Why is it impossible to have #lim_(x->0) f(x)# and #lim_(f(x)->0)f(x)# simultaneously exist for any of these graphs?

#A)# #f(x) = 1/x^2#
#B)# #f(x) = -1/x^2#
#C)# #f(x) = 1/x#
#D)# #f(x) = -1/x#

2 Answers
Feb 12, 2017

All four of these graphs have the #x#-axis as a horizontal asymptote as #x-> pm infty# and the #y#-axis as a vertical asymptote as #x->0# from the right or left.

Feb 12, 2017

Well, by definition, a vertical asymptote is when at #x -> a#, #y -> pmoo# from either side and #x# never touches #a#. Similarly, a horizontal asymptote is when at #x -> pmoo#, #y -> b# from either side without ever reaching #b#.

For the function

#y = c/x#,

where #c# is a constant, if #x->0#, #y -> pmoo# from either side of #x = 0#, so you have a vertical asymptote. You can also find that as #x -> pmoo#, #y -> 0# but doesn't get there.

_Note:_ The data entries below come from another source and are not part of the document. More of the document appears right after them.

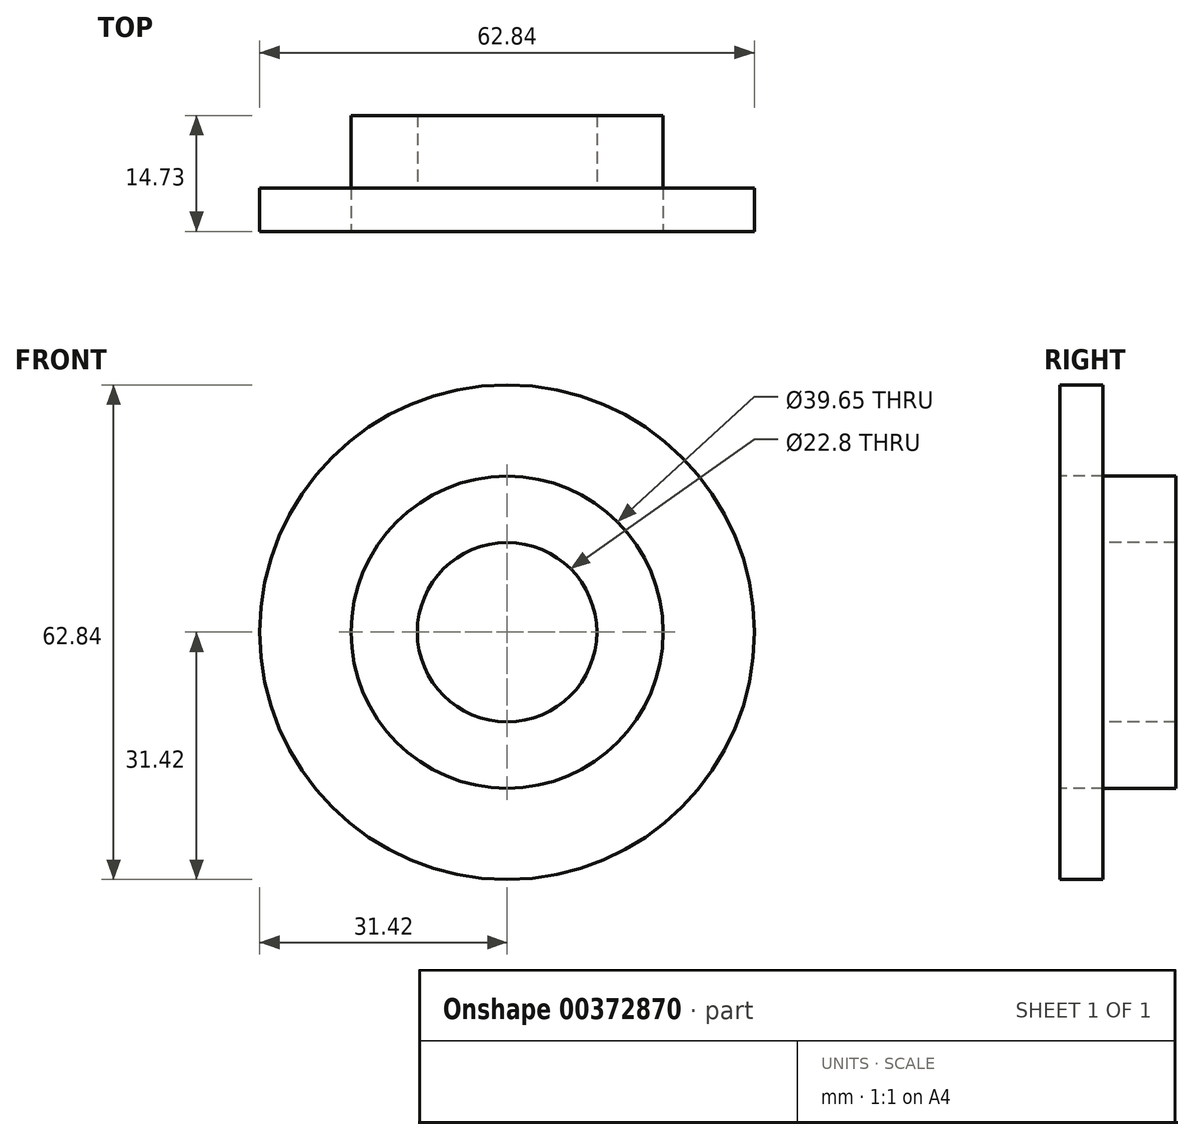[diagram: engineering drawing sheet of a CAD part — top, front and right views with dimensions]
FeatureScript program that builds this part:
annotation { "Feature Type Name" : "Feature", "Feature Type Description" : "" }
export const myFeature = defineFeature(function(context is Context, id is Id, definition is map)
    precondition{}
    {
        {
            var Q0;
            Q0=qCreatedBy(makeId("Right.planeOp"),FACE);
            var sketch = newSketch(context, id + "F0", { "sketchPlane" : qUnion([Q0])});
            skLineSegment(sketch, "E0", {"start": v(0, 0) * mm, "end": v(14.7, 0) * mm, "construction": true});
            skLineSegment(sketch, "E1.bottom", {"start": v(0, 11.4) * mm, "end": v(5.52, 11.4) * mm});
            skLineSegment(sketch, "E1.top", {"start": v(0, 31.42) * mm, "end": v(5.52, 31.42) * mm});
            skLineSegment(sketch, "E1.left", {"start": v(0, 11.4) * mm, "end": v(0, 31.42) * mm});
            skLineSegment(sketch, "E1.right", {"start": v(5.52, 11.4) * mm, "end": v(5.52, 31.42) * mm});
            skLineSegment(sketch, "E2.bottom", {"start": v(0, 19.82) * mm, "end": v(14.73, 19.82) * mm});
            skLineSegment(sketch, "E2.top", {"start": v(0, 11.4) * mm, "end": v(14.73, 11.4) * mm});
            skLineSegment(sketch, "E2.left", {"start": v(0, 19.82) * mm, "end": v(0, 11.4) * mm});
            skLineSegment(sketch, "E2.right", {"start": v(14.73, 19.82) * mm, "end": v(14.73, 11.4) * mm});
            skLineSegment(sketch, "E3.MirrorCS", {"start": v(0, -11.4) * mm, "end": v(5.52, -11.4) * mm});
            skLineSegment(sketch, "E4.MirrorCS", {"start": v(14.73, -19.82) * mm, "end": v(14.73, -11.4) * mm});
            skLineSegment(sketch, "E5.MirrorCS", {"start": v(0, -19.82) * mm, "end": v(0, -11.4) * mm});
            skLineSegment(sketch, "E6.MirrorCS", {"start": v(0, -31.42) * mm, "end": v(5.52, -31.42) * mm});
            skLineSegment(sketch, "E7.MirrorCS", {"start": v(0, -11.4) * mm, "end": v(0, -31.42) * mm});
            skLineSegment(sketch, "E8.MirrorCS", {"start": v(5.52, -11.4) * mm, "end": v(5.52, -31.42) * mm});
            skLineSegment(sketch, "E9.MirrorCS", {"start": v(0, -19.82) * mm, "end": v(14.73, -19.82) * mm});
            skLineSegment(sketch, "E10.MirrorCS", {"start": v(0, -11.4) * mm, "end": v(14.73, -11.4) * mm});
            skSolve(sketch);
        }
        {
            var Q0;
            {var subQ0=sQuery(id+"F0.wireOp",EDGE,"E1.top");Q0=makeQuery(id+"F0.imprint","IMPRINT",FACE,{"disambiguationData":[TD([[makeQuery(id+"F0.imprint","IMPRINT",EDGE,{"derivedFrom":subQ0}),-1.0]])]});}
            var Q1;
            {var subQ5=sQuery(id+"F0.wireOp",EDGE,"E2.right");Q1=makeQuery(id+"F0.imprint","IMPRINT",FACE,{"disambiguationData":[TD([[makeQuery(id+"F0.imprint","IMPRINT",EDGE,{"derivedFrom":subQ5}),-1.0]])]});}
            var Q2;
            {var subQ5=sQuery(id+"F0.wireOp",EDGE,"E2.left");Q2=makeQuery(id+"F0.imprint","IMPRINT",FACE,{"disambiguationData":[TD([[makeQuery(id+"F0.imprint","IMPRINT",EDGE,{"derivedFrom":subQ5}),1.0]])]});}
            var Q3;
            Q3=sQuery(id+"F0.wireOp",EDGE,"E0");
            revolve(context, id + "F1", {"entities" : qUnion([Q0, Q1, Q2]), "axis" : qUnion([Q3]), "revolveType" : RevolveType.FULL});
        }
    });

But if you have #x -> 0# and consequently #y -> pmoo#, you can't also have #x -> pmoo# so that #y -> 0#. It's not possible to approach both asymptotes at once because #x# cannot approach #0# and #pmoo# at the same time, and #y# cannot approach #pmoo# and #0# at the same time.

(Imagine trying to run to two different places at once; can't do it.)

Both kinds of asymptotes are on the graph, to be sure, but you can only approach one of those kinds of asymptotes at a time.